Problem to work on:
Copy the passage of the text on Milo Yiannopoulos below, from "In particular, he's" up to and including "Trump the presidency.", without changing a word.

Text provided:
As onetime conservative talk show host Charlie Sykes put it, "Anti-Semitism, ok. Racism, ok. Alt-right, ok. Advocacy of pedophilia? Is THAT the bridge too far?"
Along with longtime Breitbart cohort Steve Bannon, the foppish Yiannopoulos – the co-author of the Alt-Right's unofficial manifesto – has until now been extremely successful in selling the various intellectual justifications for Trumpism.
In particular, he's been one of the main voices pushing the idea that Donald Trump's most lurid and offensive behaviors are "conservative," because they represent a front in the war against speech limits and political correctness.
"He'd rather grab a pussy than be one," was Milo's pithy take on then candidate Trump's Access Hollywood scandal.
Not all traditional conservatives bought these clunky rhetorical gymnastics, which were designed to give Fox viewers permission to vote a Bible-averse, model-humping New Yorker into the White House. But enough did to win Trump the presidency.
Still, there has been a lingering unwillingness among the National Review/Weekly Standard crew of Reagan Republicans to embrace Yiannopoulos and all he represents. That unwillingness spilled into open conflict when the loathsome campus agitator was named a keynote speaker at this week's Conservative Political Action Conference.
A blog called the Reagan Battalion re-circulated excerpts of a year-old interview of Milo by the Drunken Peasants podcast, in which he clearly endorses sex between men and underage boys.
Yiannopoulos talked about how "we get hung up on this kind of child abuse stuff," dismissing what he calls the "oppressive idea of consent."

Information shown:
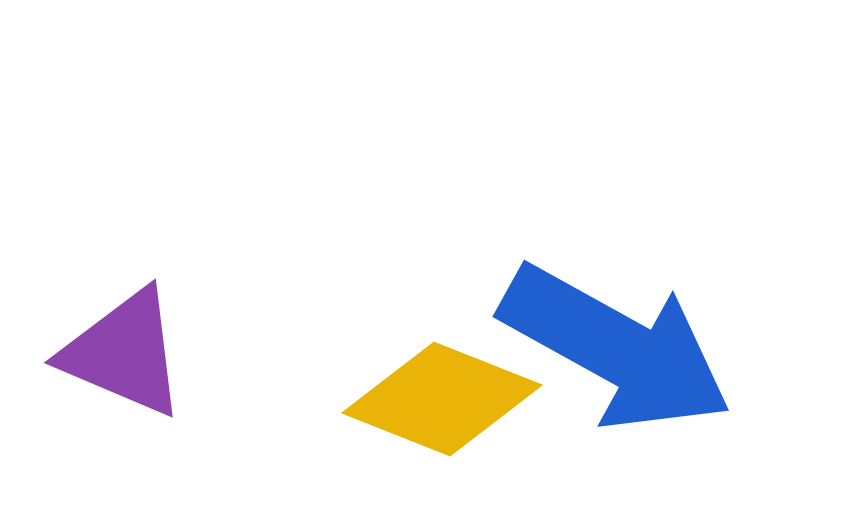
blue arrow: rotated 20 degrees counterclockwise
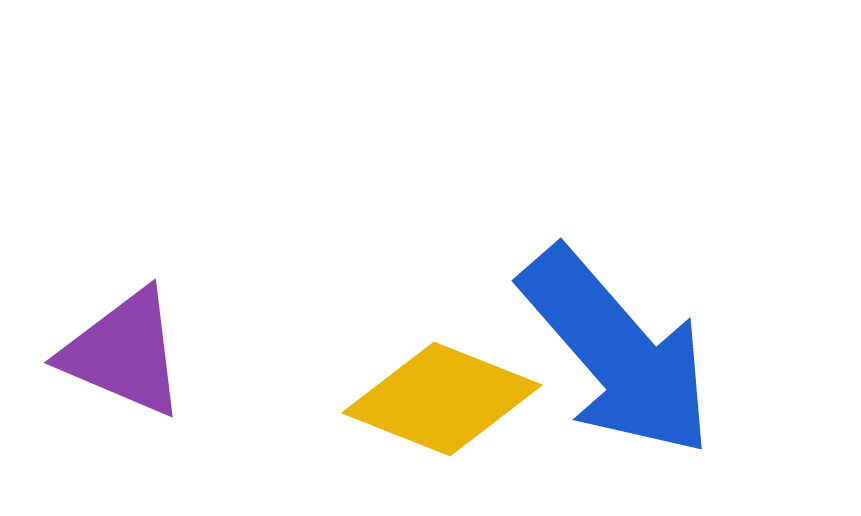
blue arrow: moved 1 px right, 4 px down; rotated 20 degrees clockwise
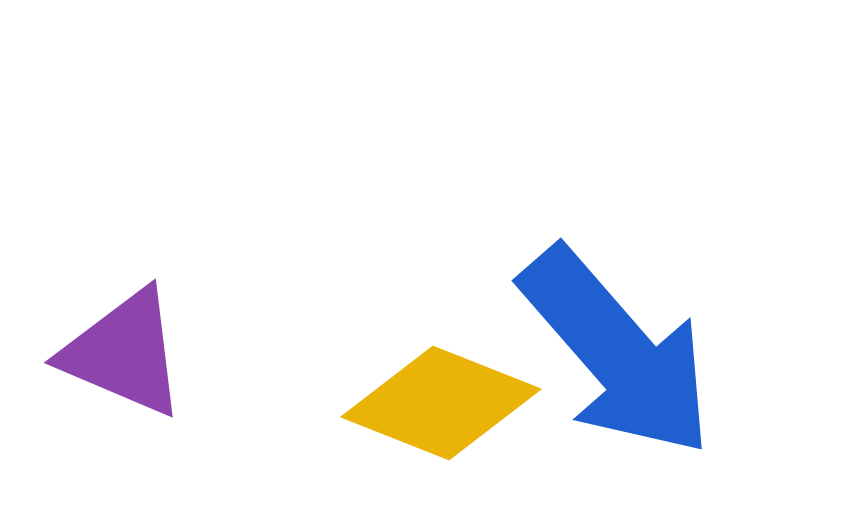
yellow diamond: moved 1 px left, 4 px down
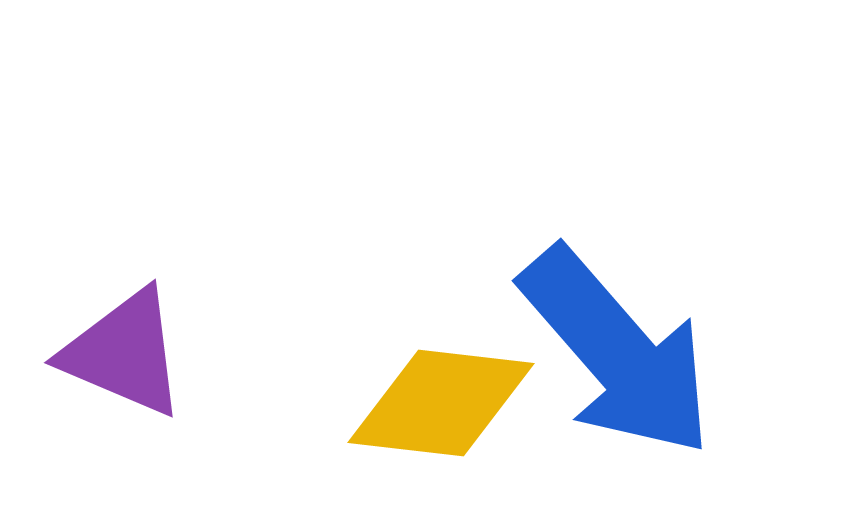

Answer for the task:
In particular, he's been one of the main voices pushing the idea that Donald Trump's most lurid and offensive behaviors are "conservative," because they represent a front in the war against speech limits and political correctness.
"He'd rather grab a pussy than be one," was Milo's pithy take on then candidate Trump's Access Hollywood scandal.
Not all traditional conservatives bought these clunky rhetorical gymnastics, which were designed to give Fox viewers permission to vote a Bible-averse, model-humping New Yorker into the White House. But enough did to win Trump the presidency.